▶ [TASK SET]:
1. In the post on games below, what level did the writer fail to get past in Age of Conan?
2. Using the post on games below, explain why the writer does not play WoW much despite finding the free trial fun for a bit.

▶ [SUPPLIED TEXT]:
----------

I got (and still get) a surprising amount of enjoyment from Mount & Blade. I came this [ ] close to uninstalling the demo after the tutorial, but I'm glad I didn't. There's no magic of any sort, but the twitch aspect is definitely there. It's medieval combat with all sorts of weapons, but you control the actual swings, blocks, shots, throws, etc. Something it does that really floats my boat is projectiles are fairly believable. If you're shooting a bow, the arrow's going to drop per the effects of gravity so you have to compensate for that.
Left 4 Dead is a lot of fun. Single and multiplayer. It's a zombie FPS set in modern times. Not exactly what you say you're looking for, but fun nevertheless. There's a moderate probability of running into some real... not nice/fun people in MP though. The chat filter and common public decency won't let me use a more accurate word to describe them.
I tried WoW again with the WotLK free trial. It was fun for a bit. I have been spoiled by the DDO community and was shortly driven off by some more of those not nice/fun people. I'd play WoW a lot if any of my RL friends still did, but PuGing in that game just isn't worth the frustration any more. Otherwise, there's of course plenty of magic. There is auto attack, but not really for casters. You also always have plenty of other things to do that the auto attack isn't really noticeable.
I tried LotRO again with a free trial. The game is beautiful but it's not my cup of tea (which is frustrating because I was a LotR geek long before the game or the movies - maybe it's a good thing). Auto attack is extremely noticeable here and is one of the things that kills it for me. Maybe once you get high enough level you have enough skills that you're not sitting there watching your character auto attack, but I could never make it that far.
Warhammer was fun for a bit. I never tried the casters so I can't comment much on magic. It's very similar to WoW with better graphics and more of a focus on PvP (or RvR). I imagine I will make it back to Warhammer in the next few months, especially if I find a trial.
I have not heard a single bad or mediocre review of Fallout 3. Everyone I have heard from who has played it has loved it. I can't say much else as I haven't tried it yet.
I thought Age of Conan was going to be my new MMO for quite a while. The idea of more interactive combat was extremely appealing (and is one of the major reasons why I'm still playing DDO). In AoC it's almost too micro-managed though. I thought it would be great but I hated it. I never made it past level 8 or so, so I can't say much else. I also didn't try any casters (see a theme?).

----------

▶ [SUPPLIED MATERIAL]:

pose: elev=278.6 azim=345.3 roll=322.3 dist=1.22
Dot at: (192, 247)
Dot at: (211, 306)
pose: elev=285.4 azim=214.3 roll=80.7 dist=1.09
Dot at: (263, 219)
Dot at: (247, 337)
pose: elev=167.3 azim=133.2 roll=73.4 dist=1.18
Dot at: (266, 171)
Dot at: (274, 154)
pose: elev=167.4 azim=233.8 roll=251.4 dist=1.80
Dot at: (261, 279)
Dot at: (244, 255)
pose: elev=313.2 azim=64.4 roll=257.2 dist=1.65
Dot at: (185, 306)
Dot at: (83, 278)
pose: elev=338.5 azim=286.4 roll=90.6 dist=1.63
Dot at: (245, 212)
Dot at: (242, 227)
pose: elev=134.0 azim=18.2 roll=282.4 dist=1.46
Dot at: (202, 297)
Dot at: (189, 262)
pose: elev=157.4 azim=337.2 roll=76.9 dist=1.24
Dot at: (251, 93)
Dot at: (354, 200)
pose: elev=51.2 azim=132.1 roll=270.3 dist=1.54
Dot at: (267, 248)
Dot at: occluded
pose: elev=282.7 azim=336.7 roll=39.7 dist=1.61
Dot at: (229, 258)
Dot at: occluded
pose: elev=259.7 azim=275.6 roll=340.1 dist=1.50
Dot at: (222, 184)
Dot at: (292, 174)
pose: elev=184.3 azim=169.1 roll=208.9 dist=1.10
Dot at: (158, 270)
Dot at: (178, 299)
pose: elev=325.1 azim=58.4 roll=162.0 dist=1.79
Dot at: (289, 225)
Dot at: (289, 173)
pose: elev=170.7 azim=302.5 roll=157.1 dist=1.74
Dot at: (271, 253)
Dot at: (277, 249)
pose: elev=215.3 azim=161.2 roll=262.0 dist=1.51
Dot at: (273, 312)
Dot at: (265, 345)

----------

▶ [COMPLETED EXERCISE]:
1. Level 8 or so.

2. None of the writer's real-life friends still play WoW, and playing in pick-up groups is no longer worth the frustration. The writer has been spoiled by the DDO community and was soon driven off by some not nice/fun people in WoW.